Big-data is a perennial concern at Boston's annual Bio-IT World Expo because of the sheer volume of information the life sciences industry must contend with. The pain points expressed at last year's conference were twofold: big-data storage and big-data access. Now, the life sciences industry's concerns have evolved to those of big-data collaboration.
This month, at Bio-IT World 2013, speakers holding R&D and bioinformatics roles in the life sciences emphasized the need for externalization -- that is to say, collaboration with external entities, including competitors.
Externalization creates a bevy of technical needs that IT must address to allow better collaboration and data integration while keeping each party’s proprietary data secure. This includes having certain obvious capabilities in place -- such as videoconferencing, instant messaging, tightly controlled collaborative systems (e.g., Sharepoint), and desktop sharing -- and making them accessible to end users.
One of the more significant considerations, however, is one of big-data -- specifically, where do you put it all, and how do you manage it?

### Dataset entries
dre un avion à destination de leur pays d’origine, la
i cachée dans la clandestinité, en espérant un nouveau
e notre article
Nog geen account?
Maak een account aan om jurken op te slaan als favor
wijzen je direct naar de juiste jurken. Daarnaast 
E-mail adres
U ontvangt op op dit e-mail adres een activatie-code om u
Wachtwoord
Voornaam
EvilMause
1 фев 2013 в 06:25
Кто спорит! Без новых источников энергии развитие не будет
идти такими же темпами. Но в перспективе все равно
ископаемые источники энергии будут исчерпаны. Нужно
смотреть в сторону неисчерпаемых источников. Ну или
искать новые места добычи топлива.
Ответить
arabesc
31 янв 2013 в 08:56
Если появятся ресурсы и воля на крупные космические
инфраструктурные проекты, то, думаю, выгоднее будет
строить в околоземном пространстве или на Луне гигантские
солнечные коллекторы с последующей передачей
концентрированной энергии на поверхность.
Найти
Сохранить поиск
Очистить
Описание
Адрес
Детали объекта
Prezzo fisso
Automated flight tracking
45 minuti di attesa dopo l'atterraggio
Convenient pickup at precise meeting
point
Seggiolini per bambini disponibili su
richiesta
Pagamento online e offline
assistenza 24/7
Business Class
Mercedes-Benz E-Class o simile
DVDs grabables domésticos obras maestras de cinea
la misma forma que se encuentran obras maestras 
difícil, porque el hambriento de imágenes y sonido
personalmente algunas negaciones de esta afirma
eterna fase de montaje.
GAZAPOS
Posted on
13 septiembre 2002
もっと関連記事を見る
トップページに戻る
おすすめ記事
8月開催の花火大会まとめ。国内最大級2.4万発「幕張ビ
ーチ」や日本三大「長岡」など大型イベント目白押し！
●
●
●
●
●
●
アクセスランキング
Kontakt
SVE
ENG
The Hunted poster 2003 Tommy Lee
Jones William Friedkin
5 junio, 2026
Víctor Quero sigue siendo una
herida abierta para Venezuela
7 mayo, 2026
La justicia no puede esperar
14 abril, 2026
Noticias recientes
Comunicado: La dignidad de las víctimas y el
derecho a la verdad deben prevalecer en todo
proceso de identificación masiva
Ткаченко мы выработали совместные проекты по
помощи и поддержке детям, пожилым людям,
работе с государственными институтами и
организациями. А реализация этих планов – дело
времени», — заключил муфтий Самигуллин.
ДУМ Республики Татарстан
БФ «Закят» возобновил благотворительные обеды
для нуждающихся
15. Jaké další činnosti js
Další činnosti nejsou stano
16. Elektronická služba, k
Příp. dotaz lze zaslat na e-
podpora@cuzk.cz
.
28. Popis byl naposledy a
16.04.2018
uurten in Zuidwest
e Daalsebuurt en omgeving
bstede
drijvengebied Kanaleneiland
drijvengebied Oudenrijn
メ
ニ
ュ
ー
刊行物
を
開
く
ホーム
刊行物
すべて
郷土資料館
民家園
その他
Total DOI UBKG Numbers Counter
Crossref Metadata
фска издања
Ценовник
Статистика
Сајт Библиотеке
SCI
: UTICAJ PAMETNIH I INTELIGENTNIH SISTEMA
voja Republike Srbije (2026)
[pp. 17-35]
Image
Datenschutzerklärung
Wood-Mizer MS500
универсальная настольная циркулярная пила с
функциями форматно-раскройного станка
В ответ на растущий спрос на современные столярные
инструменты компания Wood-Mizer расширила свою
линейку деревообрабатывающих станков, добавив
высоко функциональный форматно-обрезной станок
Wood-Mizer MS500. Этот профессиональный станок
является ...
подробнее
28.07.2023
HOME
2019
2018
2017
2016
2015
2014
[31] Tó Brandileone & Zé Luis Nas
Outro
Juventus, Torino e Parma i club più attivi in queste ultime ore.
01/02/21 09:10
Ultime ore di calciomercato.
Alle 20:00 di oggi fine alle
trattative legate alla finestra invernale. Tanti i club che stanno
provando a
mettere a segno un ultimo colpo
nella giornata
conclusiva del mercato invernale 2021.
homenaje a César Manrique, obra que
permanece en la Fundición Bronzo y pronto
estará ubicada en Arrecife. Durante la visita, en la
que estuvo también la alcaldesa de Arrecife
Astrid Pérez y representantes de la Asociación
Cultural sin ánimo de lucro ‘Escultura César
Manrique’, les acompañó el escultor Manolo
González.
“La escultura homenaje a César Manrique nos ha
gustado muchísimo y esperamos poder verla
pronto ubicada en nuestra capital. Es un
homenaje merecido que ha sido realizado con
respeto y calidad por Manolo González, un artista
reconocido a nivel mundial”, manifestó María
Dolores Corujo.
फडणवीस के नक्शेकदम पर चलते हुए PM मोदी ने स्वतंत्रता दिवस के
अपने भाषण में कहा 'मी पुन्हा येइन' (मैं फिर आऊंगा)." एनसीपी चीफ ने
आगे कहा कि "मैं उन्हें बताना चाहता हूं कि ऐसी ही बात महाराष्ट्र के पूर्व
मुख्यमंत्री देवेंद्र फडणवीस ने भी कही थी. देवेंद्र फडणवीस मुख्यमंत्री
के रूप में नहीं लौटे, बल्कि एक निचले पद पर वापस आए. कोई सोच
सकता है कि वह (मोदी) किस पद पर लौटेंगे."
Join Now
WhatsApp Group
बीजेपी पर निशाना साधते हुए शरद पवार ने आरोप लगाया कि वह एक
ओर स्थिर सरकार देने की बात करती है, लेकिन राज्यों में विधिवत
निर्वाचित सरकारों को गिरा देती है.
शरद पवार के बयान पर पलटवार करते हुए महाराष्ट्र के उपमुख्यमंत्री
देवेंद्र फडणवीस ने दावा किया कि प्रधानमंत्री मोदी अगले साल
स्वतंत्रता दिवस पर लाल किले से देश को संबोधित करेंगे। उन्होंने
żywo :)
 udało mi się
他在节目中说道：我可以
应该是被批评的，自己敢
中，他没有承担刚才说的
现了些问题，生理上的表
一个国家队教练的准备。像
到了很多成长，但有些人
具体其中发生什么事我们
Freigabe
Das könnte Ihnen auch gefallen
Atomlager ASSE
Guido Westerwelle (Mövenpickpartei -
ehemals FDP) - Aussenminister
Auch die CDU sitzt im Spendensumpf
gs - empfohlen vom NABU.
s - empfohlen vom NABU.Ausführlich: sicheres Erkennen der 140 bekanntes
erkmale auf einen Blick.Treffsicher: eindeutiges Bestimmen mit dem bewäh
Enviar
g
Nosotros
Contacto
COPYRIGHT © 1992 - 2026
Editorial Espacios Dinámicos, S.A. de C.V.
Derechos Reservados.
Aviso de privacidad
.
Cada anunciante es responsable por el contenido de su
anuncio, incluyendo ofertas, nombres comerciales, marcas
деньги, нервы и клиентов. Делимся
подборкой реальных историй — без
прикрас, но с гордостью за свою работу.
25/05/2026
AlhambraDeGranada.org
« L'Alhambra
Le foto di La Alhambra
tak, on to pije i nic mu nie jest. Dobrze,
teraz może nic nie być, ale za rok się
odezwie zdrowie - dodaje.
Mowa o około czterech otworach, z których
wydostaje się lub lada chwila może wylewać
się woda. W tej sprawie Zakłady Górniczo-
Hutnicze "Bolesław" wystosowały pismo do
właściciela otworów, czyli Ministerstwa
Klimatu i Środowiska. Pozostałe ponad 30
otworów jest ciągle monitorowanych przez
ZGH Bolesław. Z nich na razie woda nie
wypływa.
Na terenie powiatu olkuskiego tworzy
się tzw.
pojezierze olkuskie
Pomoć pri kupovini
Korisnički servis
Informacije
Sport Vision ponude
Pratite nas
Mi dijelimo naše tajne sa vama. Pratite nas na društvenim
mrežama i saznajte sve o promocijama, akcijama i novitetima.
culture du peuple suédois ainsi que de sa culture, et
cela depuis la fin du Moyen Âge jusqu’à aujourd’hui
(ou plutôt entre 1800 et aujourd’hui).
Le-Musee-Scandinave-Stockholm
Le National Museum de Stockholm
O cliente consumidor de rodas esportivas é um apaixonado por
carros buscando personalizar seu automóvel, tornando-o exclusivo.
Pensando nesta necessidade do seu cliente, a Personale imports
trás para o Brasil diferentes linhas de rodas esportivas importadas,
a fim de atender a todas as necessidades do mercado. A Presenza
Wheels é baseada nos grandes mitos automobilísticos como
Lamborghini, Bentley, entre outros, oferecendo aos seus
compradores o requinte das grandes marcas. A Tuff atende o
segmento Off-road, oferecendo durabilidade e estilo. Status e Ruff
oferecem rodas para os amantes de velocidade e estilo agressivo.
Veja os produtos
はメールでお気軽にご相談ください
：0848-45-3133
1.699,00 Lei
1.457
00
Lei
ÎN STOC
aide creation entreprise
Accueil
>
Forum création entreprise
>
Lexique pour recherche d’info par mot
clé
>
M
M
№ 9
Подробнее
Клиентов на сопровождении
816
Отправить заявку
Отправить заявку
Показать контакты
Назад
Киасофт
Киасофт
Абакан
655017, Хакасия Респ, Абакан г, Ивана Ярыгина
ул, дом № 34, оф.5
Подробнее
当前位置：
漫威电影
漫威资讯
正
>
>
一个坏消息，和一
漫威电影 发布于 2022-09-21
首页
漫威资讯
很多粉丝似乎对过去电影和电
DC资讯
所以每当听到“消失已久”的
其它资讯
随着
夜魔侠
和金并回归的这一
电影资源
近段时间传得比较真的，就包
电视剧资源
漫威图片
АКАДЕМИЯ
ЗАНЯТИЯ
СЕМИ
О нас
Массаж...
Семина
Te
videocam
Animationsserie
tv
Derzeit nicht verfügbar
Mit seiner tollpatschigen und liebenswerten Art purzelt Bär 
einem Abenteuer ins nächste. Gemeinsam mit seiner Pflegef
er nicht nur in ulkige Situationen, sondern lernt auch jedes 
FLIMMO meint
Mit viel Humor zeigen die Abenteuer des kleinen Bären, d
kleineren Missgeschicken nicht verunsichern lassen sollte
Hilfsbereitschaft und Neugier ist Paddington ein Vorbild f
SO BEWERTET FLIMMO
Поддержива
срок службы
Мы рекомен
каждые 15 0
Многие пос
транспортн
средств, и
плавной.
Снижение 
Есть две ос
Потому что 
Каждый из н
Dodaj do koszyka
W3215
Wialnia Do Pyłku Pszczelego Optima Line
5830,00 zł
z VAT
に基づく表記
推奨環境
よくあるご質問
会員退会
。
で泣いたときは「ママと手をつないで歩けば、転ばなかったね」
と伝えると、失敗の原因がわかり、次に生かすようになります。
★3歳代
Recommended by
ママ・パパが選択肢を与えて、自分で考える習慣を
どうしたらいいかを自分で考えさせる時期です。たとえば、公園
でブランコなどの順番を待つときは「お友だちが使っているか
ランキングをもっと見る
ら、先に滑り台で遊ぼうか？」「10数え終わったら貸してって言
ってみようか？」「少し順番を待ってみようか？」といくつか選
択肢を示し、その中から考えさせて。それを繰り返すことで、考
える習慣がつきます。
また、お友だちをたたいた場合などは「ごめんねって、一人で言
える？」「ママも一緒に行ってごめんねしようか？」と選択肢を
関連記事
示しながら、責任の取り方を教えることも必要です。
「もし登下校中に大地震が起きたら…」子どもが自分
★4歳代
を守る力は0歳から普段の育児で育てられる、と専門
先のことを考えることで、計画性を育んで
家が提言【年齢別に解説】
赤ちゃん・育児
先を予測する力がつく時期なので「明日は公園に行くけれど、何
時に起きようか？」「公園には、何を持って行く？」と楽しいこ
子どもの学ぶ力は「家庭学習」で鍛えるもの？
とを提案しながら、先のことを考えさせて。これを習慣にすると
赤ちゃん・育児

### Directions
(a) Rewrite the paragraph of the big-data collaboration text that begins "Externalization creates a bevy" as a short bulleted list, keeping its main facts.
(b) Transcribe the portion of the big-data collaboration text between "Big-data is a" and "entities, including competitors.", inclusive.

### Responses by item number
(a)
- Externalization creates many technical needs that IT must address.
- These needs allow better collaboration and data integration while keeping each party's proprietary data secure.
- Obvious capabilities must be in place and accessible to end users:
  - videoconferencing
  - instant messaging
  - tightly controlled collaborative systems (e.g., Sharepoint)
  - desktop sharing

(b)
Big-data is a perennial concern at Boston's annual Bio-IT World Expo because of the sheer volume of information the life sciences industry must contend with. The pain points expressed at last year's conference were twofold: big-data storage and big-data access. Now, the life sciences industry's concerns have evolved to those of big-data collaboration.
This month, at Bio-IT World 2013, speakers holding R&D and bioinformatics roles in the life sciences emphasized the need for externalization -- that is to say, collaboration with external entities, including competitors.